以光體積描述訊號及三軸加速器之抗晃動心率監控

Abstract

在臨床醫療中，對醫生而言心跳速率是一項重要的生命跡象來診斷人的基本健康狀況。心跳速率會根據各種不同的生理現象而產生變化，如心律不整，焦慮等等。更重要的是，正常的心跳速率因人而異。因此充分掌握個人心跳速率狀況是一項很重要的健康評估指標。除了在臨床醫療中，在運動當中即時監控心跳速率能夠有效的幫助我們達到最大的運動效率以及有效地防止受傷。根據上述的好處，近年來心跳速率監控器的需求越來越多的趨勢。 即時的心跳速率監控應用中，傳統的心跳速率監控是以心電圖來量測，然而心電圖的成本高及其使用上有所不便。目前心跳速率監控的新趨勢是利用光體積描述訊號，其有成本低，使用方便及能整合在穿戴式裝置上。然而光體積描述訊號在使用上遭遇最大的困難為晃動(Motion Artifacts)的干擾，過去相關的解決方法應用在實際上並不可行導致結果不準確。因此，我們需要有額外的訊息來分析訊號當中屬於晃動所造成的成分。三軸加速器的訊號能夠幫助分析晃動成分並且在受干擾的訊號當中抑制該晃動成分。在這篇論文中，我們提出了以光體積描述訊號及三軸加速器建立的抗晃動心跳速率監控系統。該系統具有兩個重要的部分，晃動消除和頻譜峰值追蹤。我們提出了一個基於可適性雜訊消除的低複雜度晃動消除法來有效地抑制晃動成分和基於卡爾曼濾波器的穩固頻譜峰值追蹤法來追蹤心跳在頻譜上的峰值。這個系統在心跳速率監控上有很好的準確度，展現出實際應用在穿戴式裝置上的潛力。
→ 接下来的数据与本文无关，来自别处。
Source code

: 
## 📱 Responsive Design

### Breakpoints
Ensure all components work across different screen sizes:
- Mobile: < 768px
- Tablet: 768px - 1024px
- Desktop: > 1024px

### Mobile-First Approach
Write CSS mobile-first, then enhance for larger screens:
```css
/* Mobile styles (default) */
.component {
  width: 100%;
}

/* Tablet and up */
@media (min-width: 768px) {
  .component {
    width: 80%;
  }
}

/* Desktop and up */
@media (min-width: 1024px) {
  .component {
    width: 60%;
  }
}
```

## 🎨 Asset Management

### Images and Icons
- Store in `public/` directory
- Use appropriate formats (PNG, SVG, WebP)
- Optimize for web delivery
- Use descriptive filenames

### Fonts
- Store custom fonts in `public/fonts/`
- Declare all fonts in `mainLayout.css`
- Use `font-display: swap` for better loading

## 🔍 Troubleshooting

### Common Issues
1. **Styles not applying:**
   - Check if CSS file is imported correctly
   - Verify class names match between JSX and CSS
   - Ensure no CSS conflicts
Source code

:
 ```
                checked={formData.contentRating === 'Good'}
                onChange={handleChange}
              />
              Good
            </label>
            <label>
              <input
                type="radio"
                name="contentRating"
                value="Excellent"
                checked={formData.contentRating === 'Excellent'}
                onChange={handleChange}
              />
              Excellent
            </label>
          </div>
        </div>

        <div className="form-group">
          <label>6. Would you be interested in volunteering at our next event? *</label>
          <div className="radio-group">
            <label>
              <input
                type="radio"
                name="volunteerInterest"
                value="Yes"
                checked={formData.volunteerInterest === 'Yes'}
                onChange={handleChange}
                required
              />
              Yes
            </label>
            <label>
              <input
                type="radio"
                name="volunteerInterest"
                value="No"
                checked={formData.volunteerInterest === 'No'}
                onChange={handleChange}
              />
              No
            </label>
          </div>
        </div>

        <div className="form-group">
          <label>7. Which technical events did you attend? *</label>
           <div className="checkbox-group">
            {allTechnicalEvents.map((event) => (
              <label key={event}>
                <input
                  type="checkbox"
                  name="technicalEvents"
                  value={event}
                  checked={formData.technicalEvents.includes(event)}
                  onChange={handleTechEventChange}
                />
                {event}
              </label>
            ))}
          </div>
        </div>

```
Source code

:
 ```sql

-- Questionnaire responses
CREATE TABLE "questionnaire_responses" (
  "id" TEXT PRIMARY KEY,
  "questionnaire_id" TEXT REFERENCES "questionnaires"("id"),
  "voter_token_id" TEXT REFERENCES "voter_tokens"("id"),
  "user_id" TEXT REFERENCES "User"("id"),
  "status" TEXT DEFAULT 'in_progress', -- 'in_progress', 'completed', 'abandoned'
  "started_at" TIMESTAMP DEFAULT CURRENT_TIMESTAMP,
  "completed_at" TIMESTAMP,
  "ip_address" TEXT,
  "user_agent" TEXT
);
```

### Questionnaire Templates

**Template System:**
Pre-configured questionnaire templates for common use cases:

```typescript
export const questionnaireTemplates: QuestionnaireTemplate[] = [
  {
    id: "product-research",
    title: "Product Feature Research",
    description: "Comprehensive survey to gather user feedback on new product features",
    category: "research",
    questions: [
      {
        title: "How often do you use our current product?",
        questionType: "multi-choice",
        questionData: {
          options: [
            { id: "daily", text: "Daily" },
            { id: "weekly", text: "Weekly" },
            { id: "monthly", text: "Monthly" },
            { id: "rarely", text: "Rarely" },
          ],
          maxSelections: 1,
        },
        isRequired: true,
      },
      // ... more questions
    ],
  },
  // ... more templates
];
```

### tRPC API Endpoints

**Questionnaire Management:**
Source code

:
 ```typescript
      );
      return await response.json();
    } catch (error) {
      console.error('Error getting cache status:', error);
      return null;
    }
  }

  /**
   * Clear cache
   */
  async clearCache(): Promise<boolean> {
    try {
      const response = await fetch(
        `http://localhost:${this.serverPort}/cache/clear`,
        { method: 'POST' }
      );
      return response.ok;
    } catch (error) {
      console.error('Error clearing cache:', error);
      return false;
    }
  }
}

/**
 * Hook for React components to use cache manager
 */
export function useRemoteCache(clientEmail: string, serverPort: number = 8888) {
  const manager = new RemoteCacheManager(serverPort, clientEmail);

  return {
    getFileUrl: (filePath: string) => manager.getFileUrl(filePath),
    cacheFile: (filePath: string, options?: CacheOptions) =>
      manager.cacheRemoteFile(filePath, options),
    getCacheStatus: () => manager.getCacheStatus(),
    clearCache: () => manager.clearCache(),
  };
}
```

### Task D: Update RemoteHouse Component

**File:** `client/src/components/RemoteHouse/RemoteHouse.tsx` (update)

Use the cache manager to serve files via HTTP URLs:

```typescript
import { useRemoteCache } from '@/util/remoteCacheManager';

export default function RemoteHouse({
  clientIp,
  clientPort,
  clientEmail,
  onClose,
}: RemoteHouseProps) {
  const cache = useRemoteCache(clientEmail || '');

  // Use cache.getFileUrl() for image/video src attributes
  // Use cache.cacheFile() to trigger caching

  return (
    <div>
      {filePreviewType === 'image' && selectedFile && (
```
In clinical medical, heart rate (HR) is an important vital sign for doctors to access the general health of a person. Depending on the various physiological condition, like arrhythmia, anxiety and so forth, the HR changes accordingly. What’s more, normal HR varies from person to person. Knowing yours can be an important heart-healthy gauge. In addition to clinical medical, monitoring HR when exercising can help us to maximize the effect of exercising and prevent from getting injured. Benefits from the advantages mentioned above, the demands for HR monitors have increased in the recent years. In the application of real-time HR monitoring, Electrocardiogram (EKG) is traditional ways to monitor heart rate. EKG encounters high cost and inconvenience. Recent trend for HR monitoring is Photoplethysmography (PPG), which is low-cost, user-friendly and can be integrated into wearable devices. However, PPG will be interfered by motion artifacts (MA). Past works for HR monitoring from motion-corrupted PPG is not workable in real applications. As a result, we require additional information to analyze the signal components corresponding to MA. Tri-axis accelerometer is helpful to analyze the components of MA and suppress them from the corrupted PPG signal. In this work, we propose a motion-tolerant HR monitoring system with PPG signal and tri-axis accelerometer. The system has two key parts, motion artifact cancellation and spectral peak tracking. We propose a low-complexity motion artifact cancellation based on adaptive noise cancellation (ANC) to suppress the MA components effectively and a robust spectral peak tracking based on Kalma filter to track the peak corresponding to HR on the spectrum. This work has good accuracy of HR monitoring and show the potential to apply on wearable device in real application.